## [TASK]
Could you return all of the listing below exactly, please?

## [EXCERPTED DATA]
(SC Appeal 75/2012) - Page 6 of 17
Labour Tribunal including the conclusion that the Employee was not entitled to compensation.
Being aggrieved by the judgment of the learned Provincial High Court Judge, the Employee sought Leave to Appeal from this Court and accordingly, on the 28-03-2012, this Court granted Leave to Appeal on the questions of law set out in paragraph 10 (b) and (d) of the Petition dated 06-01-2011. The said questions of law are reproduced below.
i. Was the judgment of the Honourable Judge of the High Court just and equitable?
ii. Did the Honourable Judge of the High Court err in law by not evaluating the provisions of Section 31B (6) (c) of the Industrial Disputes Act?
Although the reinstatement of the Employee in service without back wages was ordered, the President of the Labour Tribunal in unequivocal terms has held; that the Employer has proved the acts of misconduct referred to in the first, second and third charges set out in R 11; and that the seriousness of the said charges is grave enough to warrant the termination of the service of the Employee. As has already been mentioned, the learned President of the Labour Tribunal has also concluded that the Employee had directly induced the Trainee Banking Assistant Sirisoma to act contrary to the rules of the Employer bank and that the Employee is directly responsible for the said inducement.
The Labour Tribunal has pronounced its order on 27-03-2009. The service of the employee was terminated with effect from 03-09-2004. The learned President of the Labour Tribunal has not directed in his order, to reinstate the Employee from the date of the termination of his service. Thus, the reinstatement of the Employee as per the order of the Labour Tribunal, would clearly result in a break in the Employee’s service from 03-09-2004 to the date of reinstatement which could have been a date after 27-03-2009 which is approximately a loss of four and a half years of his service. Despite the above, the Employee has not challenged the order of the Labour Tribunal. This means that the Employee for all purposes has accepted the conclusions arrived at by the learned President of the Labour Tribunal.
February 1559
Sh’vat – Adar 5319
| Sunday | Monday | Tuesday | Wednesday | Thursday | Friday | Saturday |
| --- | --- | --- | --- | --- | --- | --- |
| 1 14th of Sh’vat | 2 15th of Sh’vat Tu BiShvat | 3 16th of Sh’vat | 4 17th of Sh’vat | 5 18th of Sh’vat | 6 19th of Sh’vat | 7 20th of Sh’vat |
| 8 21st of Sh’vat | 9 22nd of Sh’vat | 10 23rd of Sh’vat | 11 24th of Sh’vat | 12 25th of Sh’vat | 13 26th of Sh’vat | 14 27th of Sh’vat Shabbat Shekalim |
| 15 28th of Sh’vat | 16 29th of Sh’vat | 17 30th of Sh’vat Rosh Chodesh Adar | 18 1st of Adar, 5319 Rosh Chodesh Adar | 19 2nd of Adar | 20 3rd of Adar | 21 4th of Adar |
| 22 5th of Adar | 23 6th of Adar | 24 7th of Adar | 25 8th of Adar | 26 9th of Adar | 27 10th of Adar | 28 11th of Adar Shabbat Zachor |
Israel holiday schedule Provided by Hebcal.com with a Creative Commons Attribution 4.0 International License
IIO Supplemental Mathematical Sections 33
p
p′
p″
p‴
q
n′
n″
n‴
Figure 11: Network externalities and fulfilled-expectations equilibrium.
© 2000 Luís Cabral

## [SOLUTION]
(SC Appeal 75/2012) - Page 6 of 17
Labour Tribunal including the conclusion that the Employee was not entitled to compensation.
Being aggrieved by the judgment of the learned Provincial High Court Judge, the Employee sought Leave to Appeal from this Court and accordingly, on the 28-03-2012, this Court granted Leave to Appeal on the questions of law set out in paragraph 10 (b) and (d) of the Petition dated 06-01-2011. The said questions of law are reproduced below.
i. Was the judgment of the Honourable Judge of the High Court just and equitable?
ii. Did the Honourable Judge of the High Court err in law by not evaluating the provisions of Section 31B (6) (c) of the Industrial Disputes Act?
Although the reinstatement of the Employee in service without back wages was ordered, the President of the Labour Tribunal in unequivocal terms has held; that the Employer has proved the acts of misconduct referred to in the first, second and third charges set out in R 11; and that the seriousness of the said charges is grave enough to warrant the termination of the service of the Employee. As has already been mentioned, the learned President of the Labour Tribunal has also concluded that the Employee had directly induced the Trainee Banking Assistant Sirisoma to act contrary to the rules of the Employer bank and that the Employee is directly responsible for the said inducement.
The Labour Tribunal has pronounced its order on 27-03-2009. The service of the employee was terminated with effect from 03-09-2004. The learned President of the Labour Tribunal has not directed in his order, to reinstate the Employee from the date of the termination of his service. Thus, the reinstatement of the Employee as per the order of the Labour Tribunal, would clearly result in a break in the Employee’s service from 03-09-2004 to the date of reinstatement which could have been a date after 27-03-2009 which is approximately a loss of four and a half years of his service. Despite the above, the Employee has not challenged the order of the Labour Tribunal. This means that the Employee for all purposes has accepted the conclusions arrived at by the learned President of the Labour Tribunal.
February 1559
Sh’vat – Adar 5319
| Sunday | Monday | Tuesday | Wednesday | Thursday | Friday | Saturday |
| --- | --- | --- | --- | --- | --- | --- |
| 1 14th of Sh’vat | 2 15th of Sh’vat Tu BiShvat | 3 16th of Sh’vat | 4 17th of Sh’vat | 5 18th of Sh’vat | 6 19th of Sh’vat | 7 20th of Sh’vat |
| 8 21st of Sh’vat | 9 22nd of Sh’vat | 10 23rd of Sh’vat | 11 24th of Sh’vat | 12 25th of Sh’vat | 13 26th of Sh’vat | 14 27th of Sh’vat Shabbat Shekalim |
| 15 28th of Sh’vat | 16 29th of Sh’vat | 17 30th of Sh’vat Rosh Chodesh Adar | 18 1st of Adar, 5319 Rosh Chodesh Adar | 19 2nd of Adar | 20 3rd of Adar | 21 4th of Adar |
| 22 5th of Adar | 23 6th of Adar | 24 7th of Adar | 25 8th of Adar | 26 9th of Adar | 27 10th of Adar | 28 11th of Adar Shabbat Zachor |
Israel holiday schedule Provided by Hebcal.com with a Creative Commons Attribution 4.0 International License
IIO Supplemental Mathematical Sections 33
p
p′
p″
p‴
q
n′
n″
n‴
Figure 11: Network externalities and fulfilled-expectations equilibrium.
© 2000 Luís Cabral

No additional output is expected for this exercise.